Rewrite the rows below, switching every "common name" to "vernacular name" and keeping everything else the same.

SUPPLIED ENTRIES.

+ + + +

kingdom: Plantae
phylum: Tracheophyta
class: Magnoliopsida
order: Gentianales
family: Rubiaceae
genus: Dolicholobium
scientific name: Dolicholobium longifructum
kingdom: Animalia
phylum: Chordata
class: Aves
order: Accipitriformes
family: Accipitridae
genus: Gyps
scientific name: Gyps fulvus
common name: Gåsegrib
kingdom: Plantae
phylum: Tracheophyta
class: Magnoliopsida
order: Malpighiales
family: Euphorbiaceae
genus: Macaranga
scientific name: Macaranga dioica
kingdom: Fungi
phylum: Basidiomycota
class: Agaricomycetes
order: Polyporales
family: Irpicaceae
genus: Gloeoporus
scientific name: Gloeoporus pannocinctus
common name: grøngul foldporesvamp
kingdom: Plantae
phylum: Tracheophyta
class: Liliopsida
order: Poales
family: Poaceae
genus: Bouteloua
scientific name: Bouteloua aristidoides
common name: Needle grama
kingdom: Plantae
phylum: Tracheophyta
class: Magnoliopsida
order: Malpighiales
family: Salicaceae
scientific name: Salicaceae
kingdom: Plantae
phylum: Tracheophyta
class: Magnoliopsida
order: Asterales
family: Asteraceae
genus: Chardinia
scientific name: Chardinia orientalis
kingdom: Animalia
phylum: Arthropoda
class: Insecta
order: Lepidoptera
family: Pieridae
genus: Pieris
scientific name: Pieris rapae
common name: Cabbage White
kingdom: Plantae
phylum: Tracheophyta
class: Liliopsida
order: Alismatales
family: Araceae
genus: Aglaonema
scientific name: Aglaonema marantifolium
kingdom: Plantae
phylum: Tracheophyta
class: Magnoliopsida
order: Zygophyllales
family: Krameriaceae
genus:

+ + + +

RESPONSE TO THE TASK.
kingdom: Plantae
phylum: Tracheophyta
class: Magnoliopsida
order: Gentianales
family: Rubiaceae
genus: Dolicholobium
scientific name: Dolicholobium longifructum
kingdom: Animalia
phylum: Chordata
class: Aves
order: Accipitriformes
family: Accipitridae
genus: Gyps
scientific name: Gyps fulvus
vernacular name: Gåsegrib
kingdom: Plantae
phylum: Tracheophyta
class: Magnoliopsida
order: Malpighiales
family: Euphorbiaceae
genus: Macaranga
scientific name: Macaranga dioica
kingdom: Fungi
phylum: Basidiomycota
class: Agaricomycetes
order: Polyporales
family: Irpicaceae
genus: Gloeoporus
scientific name: Gloeoporus pannocinctus
vernacular name: grøngul foldporesvamp
kingdom: Plantae
phylum: Tracheophyta
class: Liliopsida
order: Poales
family: Poaceae
genus: Bouteloua
scientific name: Bouteloua aristidoides
vernacular name: Needle grama
kingdom: Plantae
phylum: Tracheophyta
class: Magnoliopsida
order: Malpighiales
family: Salicaceae
scientific name: Salicaceae
kingdom: Plantae
phylum: Tracheophyta
class: Magnoliopsida
order: Asterales
family: Asteraceae
genus: Chardinia
scientific name: Chardinia orientalis
kingdom: Animalia
phylum: Arthropoda
class: Insecta
order: Lepidoptera
family: Pieridae
genus: Pieris
scientific name: Pieris rapae
vernacular name: Cabbage White
kingdom: Plantae
phylum: Tracheophyta
class: Liliopsida
order: Alismatales
family: Araceae
genus: Aglaonema
scientific name: Aglaonema marantifolium
kingdom: Plantae
phylum: Tracheophyta
class: Magnoliopsida
order: Zygophyllales
family: Krameriaceae
genus:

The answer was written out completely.